Pork and coconut curry noodle soup
- October 2021
- Serves 4
- Hands-on time 30 min, plus resting
Simmer noodles in a creamy coconut curry broth, then top with slices of roast pork tenderloin, coriander and crispy onions. Irresistible.
If you love a noodle broth, check out our Thai chicken coconut noodles, too.
- Dairy-free recipes
- 27.5g (16.7g saturated)
- 42.2g (4.8g sugars)
- 1 outdoor-reared pork tenderloin fillet (roughly 450g)
- 5 tsp vegetable oil
- 5 tsp curry powder (mild or medium depending on your taste)
- 200g dried egg noodles
- 1-2 red chillies, thinly sliced (remove the seeds if you prefer a milder heat)
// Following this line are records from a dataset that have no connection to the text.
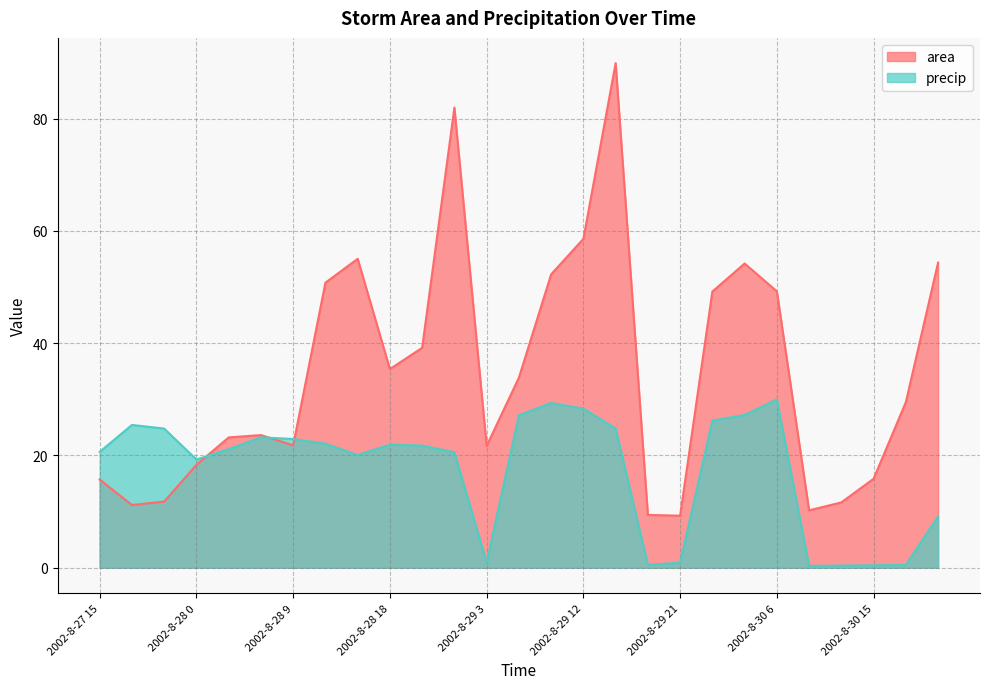

List the labels in order of precip value, smallest first.

2002-8-30 9, 2002-8-30 12, 2002-8-30 15, 2002-8-30 18, 2002-8-29 18, 2002-8-29 21, 2002-8-29 3, 2002-8-30 21, 2002-8-28 0, 2002-8-28 15, 2002-8-29 0, 2002-8-27 15, 2002-8-28 3, 2002-8-28 21, 2002-8-28 18, 2002-8-28 12, 2002-8-28 9, 2002-8-28 6, 2002-8-27 21, 2002-8-29 15, 2002-8-27 18, 2002-8-30 0, 2002-8-29 6, 2002-8-30 3, 2002-8-29 12, 2002-8-29 9, 2002-8-30 6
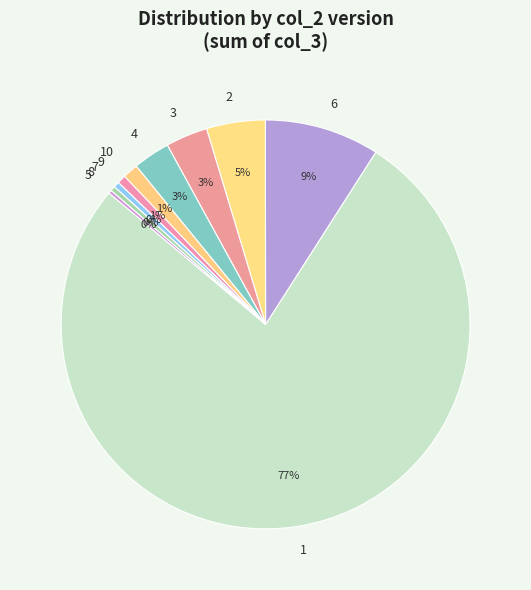

Which category accounts for the majority?

1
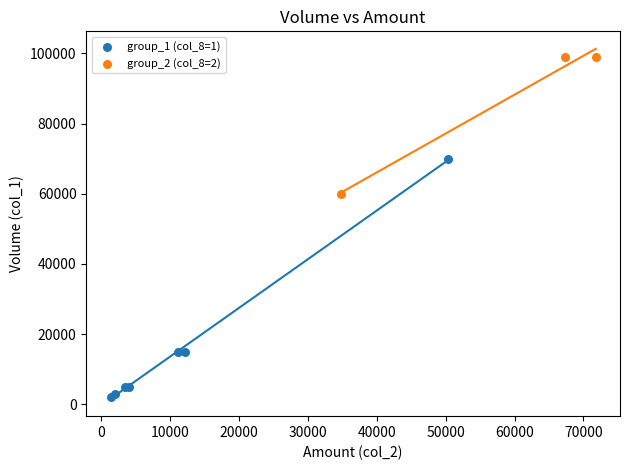

Which series reaches the maximum Y coordinate?

group_2 (col_8=2)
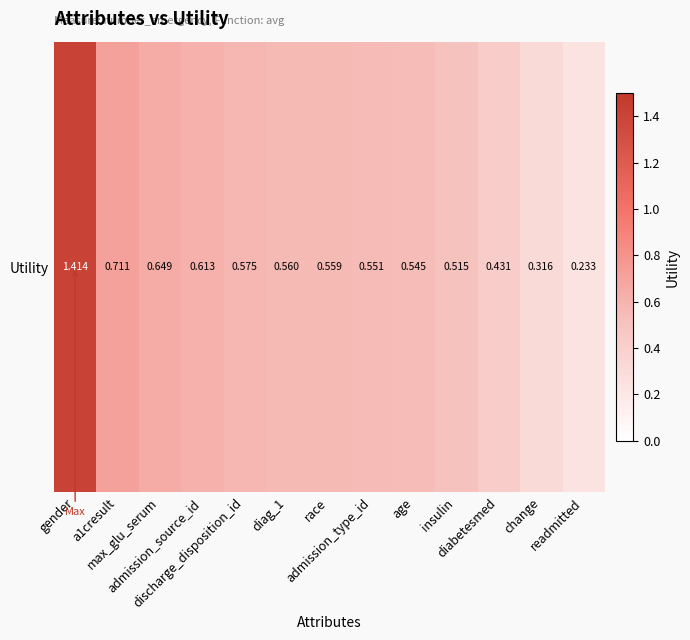

What is the sum of the values at readmitted and a1cresult?

0.9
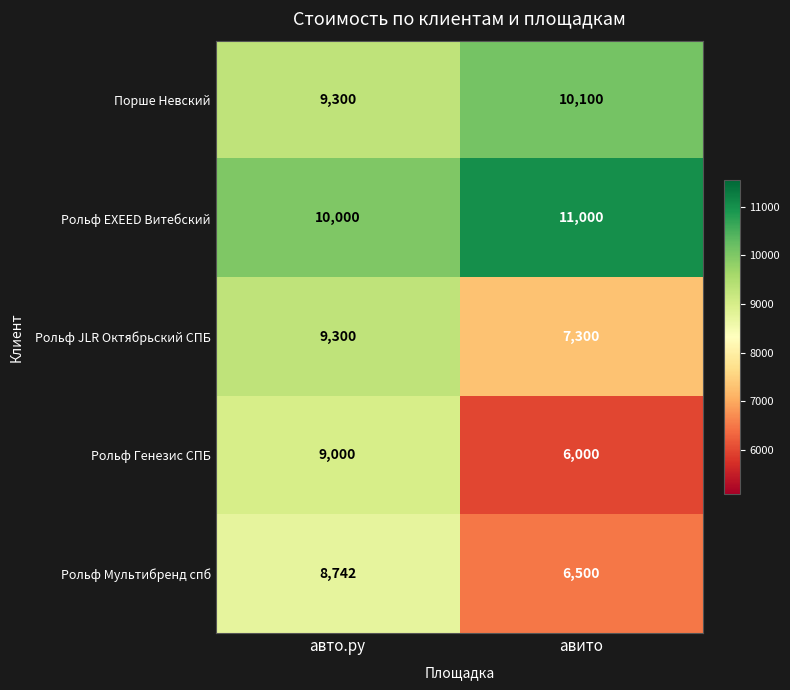

List the series in order of their peak value, highest first.

Рольф EXEED Витебский, Порше Невский, Рольф JLR Октябрьский СПБ, Рольф Генезис СПБ, Рольф Мультибренд спб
- 2 lemongrass stalks, bashed, then finely chopped
- 400g tin full-fat coconut milk
- 300g green beans, roughly chopped
- 2-3 tsp Worcestershire sauce
- Grated zest and juice 1 lime, plus extra lime wedges to serve
- Coriander, extra chilli and ready-made crispy onions to serve (optional)
You’ll also need
- Baking tray lined with foil
- Heat the oven to 200ºC fan/gas 7. Rub the pork with 2 tsp oil, 2 tsp curry powder and a pinch of salt. Put the pork on the prepared tray and roast for 15-20 minutes until cooked through. Rest for 10 minutes, then slice.
- Cook the noodles according to the pack instructions. Drain and rinse under cold water and set aside.
- Heat the remaining oil in a large saucepan over a medium heat. Fry half the chillies for 1-2 minutes, stirring now and again, until lightly golden. Add the lemongrass and remaining curry powder, mix well and cook for 1 minute more.
- Add 250ml water and the coconut milk, bring to the boil for 1 minute, then lower the heat. Simmer for 10 minutes. Add the beans and Worcestershire sauce to taste, then cook for another 4-5 minutes. Add the noodles to heat through, then the lime zest and juice and more Worcestershire sauce to taste. Serve the soup topped with pork, with lime wedges, plus extra chilli and crispy onions, if you like.
Curry powder comes in a range of heats and has many uses – here
it enlivens a broth.
Worcestershire sauce contains tamarind, molasses and garlic, which give a depth of flavour that’s perfect for soups like this one.